Although the Government of Japan has assured investors that it will bail out the securities firms and accept the tearful apologies of the executives who have engaged in these illegal practices, sources believe that even the government of Japan does not have enough money to make good on this promise.

Meetings are continuing on a round-the-clock basis between officials of the Japan securities firms and government officials on how to contain and control this crisis.

The Chairman of Yamaichi Securities publicly apologized with tears in his eyes last week for his illegal acts. That was considered punishment enough by the ministry officials in Japan. No arrests have been made and it is clear that none will be, even though the Japanese firms have long engaged in practices which are illegal on a large scale. Rather, the belief is that the taxpayers of Japan and ultimately the world financial market will have to pay for the illegal acts committed in Japan.

Parking securities, "wash trading", guaranteeing against loss and sharing losses with customers were all specifically banned in the US by the Securities Act of 1933 and the Securities Exchange Act of 1934 in the aftermath of the 1929 stock market crash.
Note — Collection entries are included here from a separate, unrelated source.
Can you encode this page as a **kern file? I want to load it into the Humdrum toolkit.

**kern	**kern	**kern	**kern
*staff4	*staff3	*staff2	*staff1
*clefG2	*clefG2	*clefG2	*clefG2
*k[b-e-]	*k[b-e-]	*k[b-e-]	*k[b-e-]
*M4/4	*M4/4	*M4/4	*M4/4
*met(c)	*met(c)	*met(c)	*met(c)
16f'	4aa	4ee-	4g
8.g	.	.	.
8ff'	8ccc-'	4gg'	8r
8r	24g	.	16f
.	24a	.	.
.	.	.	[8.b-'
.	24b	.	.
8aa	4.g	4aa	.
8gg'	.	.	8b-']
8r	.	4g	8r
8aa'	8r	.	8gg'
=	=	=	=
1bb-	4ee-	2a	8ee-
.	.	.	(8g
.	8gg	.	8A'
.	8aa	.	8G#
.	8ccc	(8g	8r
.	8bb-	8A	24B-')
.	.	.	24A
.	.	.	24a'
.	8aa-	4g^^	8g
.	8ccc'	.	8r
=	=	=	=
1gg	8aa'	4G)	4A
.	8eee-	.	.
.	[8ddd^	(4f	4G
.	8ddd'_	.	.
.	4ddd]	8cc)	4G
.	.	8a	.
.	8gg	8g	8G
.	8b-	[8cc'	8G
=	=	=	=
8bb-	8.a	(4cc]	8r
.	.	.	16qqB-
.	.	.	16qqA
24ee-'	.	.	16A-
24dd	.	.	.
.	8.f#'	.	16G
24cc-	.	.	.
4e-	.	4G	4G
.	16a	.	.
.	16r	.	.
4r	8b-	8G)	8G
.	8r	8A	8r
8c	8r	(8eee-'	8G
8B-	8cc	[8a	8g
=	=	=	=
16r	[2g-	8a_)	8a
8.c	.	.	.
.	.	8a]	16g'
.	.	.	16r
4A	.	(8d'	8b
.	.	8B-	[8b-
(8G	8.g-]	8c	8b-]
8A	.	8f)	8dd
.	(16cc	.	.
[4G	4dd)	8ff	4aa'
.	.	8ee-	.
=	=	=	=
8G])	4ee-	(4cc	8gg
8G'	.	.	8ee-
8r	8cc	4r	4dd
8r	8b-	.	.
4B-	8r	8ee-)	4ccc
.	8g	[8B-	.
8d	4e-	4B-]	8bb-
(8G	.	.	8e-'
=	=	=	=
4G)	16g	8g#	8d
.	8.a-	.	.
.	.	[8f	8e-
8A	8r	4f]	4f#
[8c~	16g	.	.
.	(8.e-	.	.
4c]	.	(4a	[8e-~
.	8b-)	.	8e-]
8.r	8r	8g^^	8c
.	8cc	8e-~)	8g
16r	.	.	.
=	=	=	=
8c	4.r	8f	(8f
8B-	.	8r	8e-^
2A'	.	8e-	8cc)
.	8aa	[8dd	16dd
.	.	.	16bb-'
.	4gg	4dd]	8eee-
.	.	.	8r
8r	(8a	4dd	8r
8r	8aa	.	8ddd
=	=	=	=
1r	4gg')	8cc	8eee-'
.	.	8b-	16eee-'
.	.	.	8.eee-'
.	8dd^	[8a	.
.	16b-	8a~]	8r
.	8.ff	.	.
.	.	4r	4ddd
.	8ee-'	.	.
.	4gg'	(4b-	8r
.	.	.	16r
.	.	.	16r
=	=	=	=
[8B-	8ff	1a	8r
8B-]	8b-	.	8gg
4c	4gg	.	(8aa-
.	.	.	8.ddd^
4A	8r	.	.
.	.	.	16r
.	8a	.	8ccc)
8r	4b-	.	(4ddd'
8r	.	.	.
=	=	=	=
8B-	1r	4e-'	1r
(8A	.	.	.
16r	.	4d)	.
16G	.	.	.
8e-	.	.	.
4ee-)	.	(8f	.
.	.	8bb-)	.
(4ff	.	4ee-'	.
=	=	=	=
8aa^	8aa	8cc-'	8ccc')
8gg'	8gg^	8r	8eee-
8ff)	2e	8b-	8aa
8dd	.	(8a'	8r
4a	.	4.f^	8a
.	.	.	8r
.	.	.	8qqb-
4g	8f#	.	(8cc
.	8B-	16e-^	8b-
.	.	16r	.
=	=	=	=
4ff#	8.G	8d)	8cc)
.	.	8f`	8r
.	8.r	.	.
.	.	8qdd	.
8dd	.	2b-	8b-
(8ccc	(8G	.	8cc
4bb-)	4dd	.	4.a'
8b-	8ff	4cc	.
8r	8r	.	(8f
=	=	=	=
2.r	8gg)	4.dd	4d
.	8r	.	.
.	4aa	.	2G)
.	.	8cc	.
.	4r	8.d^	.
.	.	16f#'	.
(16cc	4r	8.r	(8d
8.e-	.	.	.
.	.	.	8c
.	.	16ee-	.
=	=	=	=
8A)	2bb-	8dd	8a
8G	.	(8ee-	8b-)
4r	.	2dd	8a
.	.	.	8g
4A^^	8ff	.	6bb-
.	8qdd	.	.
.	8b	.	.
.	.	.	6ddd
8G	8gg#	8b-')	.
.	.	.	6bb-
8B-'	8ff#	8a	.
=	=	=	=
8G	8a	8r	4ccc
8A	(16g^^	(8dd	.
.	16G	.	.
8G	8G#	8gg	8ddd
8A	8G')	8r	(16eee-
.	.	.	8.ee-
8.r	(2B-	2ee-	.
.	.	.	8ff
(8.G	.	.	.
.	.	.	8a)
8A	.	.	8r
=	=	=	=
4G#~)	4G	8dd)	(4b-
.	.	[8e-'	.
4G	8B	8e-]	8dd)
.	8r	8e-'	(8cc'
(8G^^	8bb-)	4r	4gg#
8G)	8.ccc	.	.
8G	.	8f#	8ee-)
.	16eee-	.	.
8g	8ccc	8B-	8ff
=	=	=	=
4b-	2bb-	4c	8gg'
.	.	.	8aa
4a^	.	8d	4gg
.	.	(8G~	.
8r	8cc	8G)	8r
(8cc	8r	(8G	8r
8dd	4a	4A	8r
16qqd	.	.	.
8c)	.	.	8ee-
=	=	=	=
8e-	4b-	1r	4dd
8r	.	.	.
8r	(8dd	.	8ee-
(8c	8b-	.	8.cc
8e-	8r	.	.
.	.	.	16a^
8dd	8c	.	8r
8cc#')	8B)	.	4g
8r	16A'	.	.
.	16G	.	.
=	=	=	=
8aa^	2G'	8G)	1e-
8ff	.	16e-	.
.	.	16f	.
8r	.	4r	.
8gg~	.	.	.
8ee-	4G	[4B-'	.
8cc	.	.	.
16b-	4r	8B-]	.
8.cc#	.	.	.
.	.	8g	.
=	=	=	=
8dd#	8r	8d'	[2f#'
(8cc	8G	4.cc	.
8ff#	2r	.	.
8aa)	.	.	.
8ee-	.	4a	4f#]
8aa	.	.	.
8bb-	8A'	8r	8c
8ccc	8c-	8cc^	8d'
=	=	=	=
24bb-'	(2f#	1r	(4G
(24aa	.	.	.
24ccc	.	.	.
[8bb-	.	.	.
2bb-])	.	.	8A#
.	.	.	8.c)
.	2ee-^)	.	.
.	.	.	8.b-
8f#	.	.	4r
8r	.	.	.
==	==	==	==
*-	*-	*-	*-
They have continued to be commonly practiced in Japan.

Not only has the government of Japan shown no inclination to prosecute those engaged in these illegal practices, but, on Thursday, representatives of the three largest US securities firms with offices in Japan were called into the Japanese Securities Exchange and Surveillance Commission and asked to explain their trading in shares of Japanese financial institutions. The US firms under investigation are Merrill, Lynch, Japan, Goldman, Sachs (Japan) and Morgan Stanley (Japan).

Since Yamaichi, Nomura, Daiwa and Nikko Securities are all members of the New York Stock Exchange and are so registered under US Securities laws, and since the top officials of those firms all signed agreements to abide by US Securities laws, there is speculation that they could all be extradited to the US and sentenced to long terms in prison in America, since their practices are clearly illegal under US law and have a severe adverse effect on US financial markets. Whether President Clinton will be prepared to extradite the Yamaichi Chairman and lock him up in the same prison cell with Noreiga is problematic, however.